* _Brief 1_
List every named command-line option (a double hyphen followed by a name) that appears in the passage on CI benchmark baselines.
* _Brief 2_
Pick up the passage on CI benchmark baselines after its final sentence and keep writing it.

* _Extract_

Criterion prints per-measurement percentage deltas. A regression >5% on a
primary bench (or >10% on a secondary bench) should be investigated before
merging.

## Baselines in CI


Two complementary CI jobs cover performance regression visibility:

- **`bench-baseline`** — runs `cargo bench --workspace -- --save-baseline nightly`
  on the nightly cron (05:00 UTC) and on `workflow_dispatch`. It uploads
  the resulting `target/criterion/` tree as the `criterion-nightly`
  artifact. This is the canonical baseline.
- **`bench-compare`** — gated on the `perf` label on pull requests (and
  also available via `workflow_dispatch`). It downloads the latest
  `criterion-nightly` artifact from `main`, re-runs the benchmarks with
  `--baseline nightly`, and pipes Criterion's output through
  `tools/bench_compare.py --tolerance 10` to produce a human-readable
  regression summary. Both the raw log and the summary are uploaded as
  the `criterion-pr-compare` artifact.

* _Stored data_
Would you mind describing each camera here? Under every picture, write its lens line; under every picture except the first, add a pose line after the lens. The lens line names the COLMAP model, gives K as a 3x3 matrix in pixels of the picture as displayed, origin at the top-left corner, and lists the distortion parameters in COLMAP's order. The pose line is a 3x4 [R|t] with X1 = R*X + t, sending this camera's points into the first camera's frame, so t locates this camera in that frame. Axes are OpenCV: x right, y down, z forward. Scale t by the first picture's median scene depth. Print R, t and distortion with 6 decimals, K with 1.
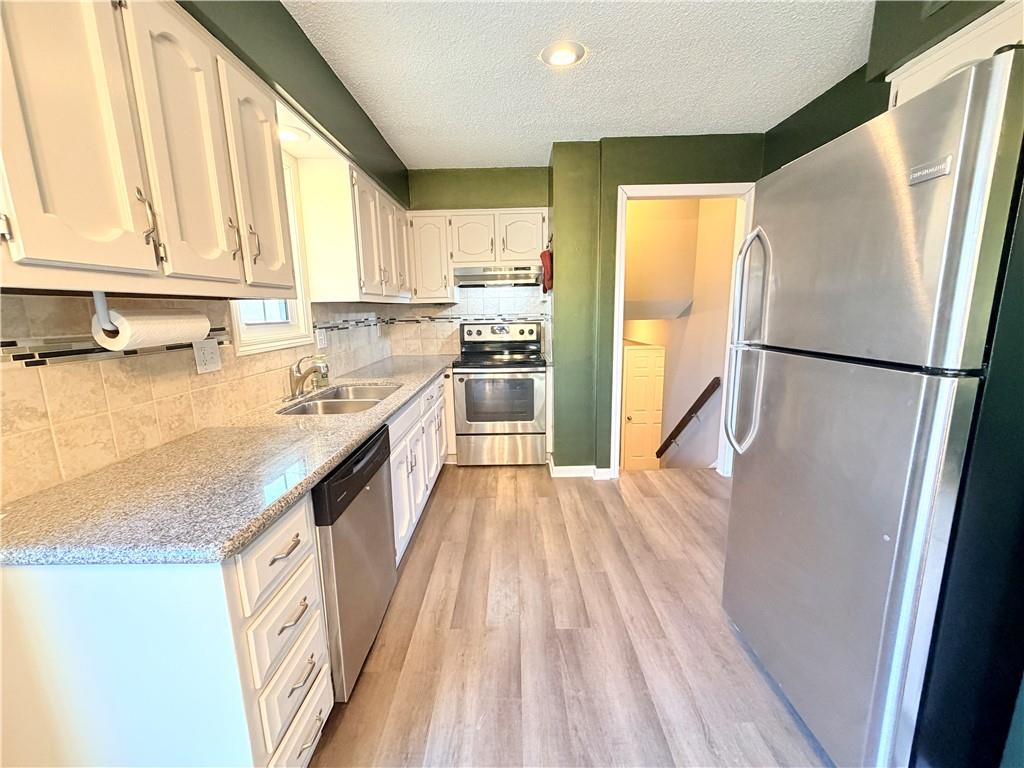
lens RADIAL K [[409.3, 0, 510.7], [0, 409.3, 385.2], [0, 0, 1]] dist [0.000648, 0.000324]
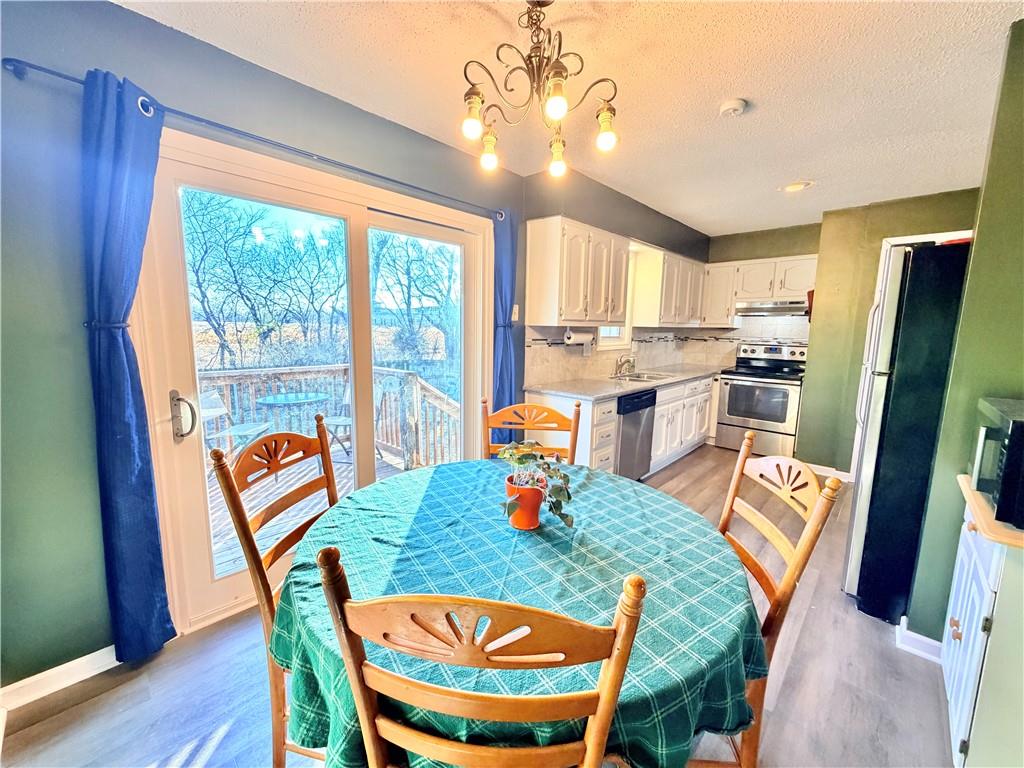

* _Reply 1_
--workspace, --save-baseline, --baseline, --tolerance

* _Reply 2_
Both jobs are `continue-on-error: true`; the PR-time comparison **warns**
rather than **blocks** until `1.0.0-rc`. The tolerance band is currently
±10%: anything outside that band is flagged as a regression (positive
change) or an improvement (negative change) in the summary.

To enable PR-time checking, add the `perf` label to the PR. CPU-bound
benches benefit from a quiet runner, so ad-hoc comparisons for subtle
changes are better run locally against a locally-saved `main` baseline
(see below).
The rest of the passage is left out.